There was no hint of evil in his daydream. No trace of malingering wickedness or sense of tragedy just waiting to happen. The cars would be waxed to a blinding shine and the wheels underneath greased for speed. There was only pure fun permeating the crisp, mountain air.

"Man," he muttered, "I bet you woulda been one heck of a ride."

But not anymore.

The paint was peeling off the carcass of the coaster like burnt skin after a really bad sunburn. It was flaking off in sheets, exposing raw wood to the elements. It looked like the whole frame was sloughing and disintegrating and ready to collapse. It was impossible to see how the coaster was still standing at all.

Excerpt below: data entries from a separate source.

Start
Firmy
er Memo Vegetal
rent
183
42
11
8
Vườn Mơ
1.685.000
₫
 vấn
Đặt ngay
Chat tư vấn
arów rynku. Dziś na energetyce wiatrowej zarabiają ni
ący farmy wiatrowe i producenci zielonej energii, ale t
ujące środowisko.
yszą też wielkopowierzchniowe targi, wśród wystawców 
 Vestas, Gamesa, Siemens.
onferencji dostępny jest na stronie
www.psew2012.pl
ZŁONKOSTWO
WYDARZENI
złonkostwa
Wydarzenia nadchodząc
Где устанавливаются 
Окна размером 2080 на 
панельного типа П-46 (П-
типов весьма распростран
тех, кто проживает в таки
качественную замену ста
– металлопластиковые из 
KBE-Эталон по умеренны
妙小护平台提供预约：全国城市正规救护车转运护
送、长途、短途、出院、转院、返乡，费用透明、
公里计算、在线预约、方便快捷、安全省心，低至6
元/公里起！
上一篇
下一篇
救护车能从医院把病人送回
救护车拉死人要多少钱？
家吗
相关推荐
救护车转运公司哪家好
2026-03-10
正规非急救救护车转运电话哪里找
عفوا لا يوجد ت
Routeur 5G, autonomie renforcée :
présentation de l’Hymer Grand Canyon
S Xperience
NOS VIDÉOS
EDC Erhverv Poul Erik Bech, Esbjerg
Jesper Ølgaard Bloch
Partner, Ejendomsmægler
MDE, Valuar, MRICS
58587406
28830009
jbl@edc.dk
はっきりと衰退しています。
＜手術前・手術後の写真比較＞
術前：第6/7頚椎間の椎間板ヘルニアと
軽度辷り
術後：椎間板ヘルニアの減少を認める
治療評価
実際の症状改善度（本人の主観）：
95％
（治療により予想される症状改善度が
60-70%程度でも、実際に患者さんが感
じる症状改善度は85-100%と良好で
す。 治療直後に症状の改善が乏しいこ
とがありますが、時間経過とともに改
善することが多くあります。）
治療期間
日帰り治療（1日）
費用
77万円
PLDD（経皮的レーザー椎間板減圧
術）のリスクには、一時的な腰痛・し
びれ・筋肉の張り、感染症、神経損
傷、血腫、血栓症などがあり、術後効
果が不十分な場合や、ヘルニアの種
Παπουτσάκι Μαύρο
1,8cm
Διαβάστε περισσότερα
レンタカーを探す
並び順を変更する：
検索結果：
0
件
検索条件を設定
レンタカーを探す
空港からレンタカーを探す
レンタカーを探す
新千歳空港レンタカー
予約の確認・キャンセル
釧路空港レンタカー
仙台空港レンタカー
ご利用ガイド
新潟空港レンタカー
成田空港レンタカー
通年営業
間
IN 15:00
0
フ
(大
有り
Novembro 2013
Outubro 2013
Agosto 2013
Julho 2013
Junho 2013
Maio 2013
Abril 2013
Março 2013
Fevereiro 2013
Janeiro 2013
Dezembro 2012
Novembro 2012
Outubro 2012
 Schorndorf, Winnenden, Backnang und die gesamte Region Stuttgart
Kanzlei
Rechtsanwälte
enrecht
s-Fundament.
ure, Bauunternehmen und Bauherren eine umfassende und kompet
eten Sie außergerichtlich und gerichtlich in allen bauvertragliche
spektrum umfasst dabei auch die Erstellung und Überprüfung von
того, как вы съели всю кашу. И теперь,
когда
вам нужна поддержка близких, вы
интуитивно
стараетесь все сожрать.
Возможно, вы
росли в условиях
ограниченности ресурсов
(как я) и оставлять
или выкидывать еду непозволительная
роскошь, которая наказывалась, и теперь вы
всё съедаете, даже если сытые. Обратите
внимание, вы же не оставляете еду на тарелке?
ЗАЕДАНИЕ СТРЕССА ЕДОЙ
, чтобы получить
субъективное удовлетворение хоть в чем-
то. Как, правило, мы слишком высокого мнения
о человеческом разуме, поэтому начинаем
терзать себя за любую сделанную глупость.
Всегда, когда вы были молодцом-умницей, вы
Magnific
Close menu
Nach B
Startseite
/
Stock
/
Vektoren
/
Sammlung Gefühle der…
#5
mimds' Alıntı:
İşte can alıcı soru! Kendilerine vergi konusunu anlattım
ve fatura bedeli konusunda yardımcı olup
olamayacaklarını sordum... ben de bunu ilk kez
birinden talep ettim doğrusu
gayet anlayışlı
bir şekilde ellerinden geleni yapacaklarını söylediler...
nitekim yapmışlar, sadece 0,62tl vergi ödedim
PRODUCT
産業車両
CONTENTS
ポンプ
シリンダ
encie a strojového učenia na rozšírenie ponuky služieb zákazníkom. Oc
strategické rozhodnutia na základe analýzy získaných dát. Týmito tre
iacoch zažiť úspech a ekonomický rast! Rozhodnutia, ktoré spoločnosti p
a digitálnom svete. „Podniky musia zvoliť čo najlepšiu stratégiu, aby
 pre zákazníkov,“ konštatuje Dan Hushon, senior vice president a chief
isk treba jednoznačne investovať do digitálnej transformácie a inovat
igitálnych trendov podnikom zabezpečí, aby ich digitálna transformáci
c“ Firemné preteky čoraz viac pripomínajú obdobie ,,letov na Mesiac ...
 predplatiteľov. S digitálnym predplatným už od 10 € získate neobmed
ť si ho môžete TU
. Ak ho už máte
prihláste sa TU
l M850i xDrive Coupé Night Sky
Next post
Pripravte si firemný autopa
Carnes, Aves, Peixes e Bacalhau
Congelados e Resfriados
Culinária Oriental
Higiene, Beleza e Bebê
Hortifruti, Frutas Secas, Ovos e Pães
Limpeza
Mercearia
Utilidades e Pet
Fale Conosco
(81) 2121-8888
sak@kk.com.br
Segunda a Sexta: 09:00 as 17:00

Boards barely clung on, hanging precariously in midair. Time and the weather were eating away the once proud structure as surely as cancer eats a body. Slats between the tracks had loosened and fallen off, giving the ride a toothless appearance. 

The whole ride looked like a bum who had been on the streets for way too long. The coaster was breathing its last. It was obviously inches away from crumbling.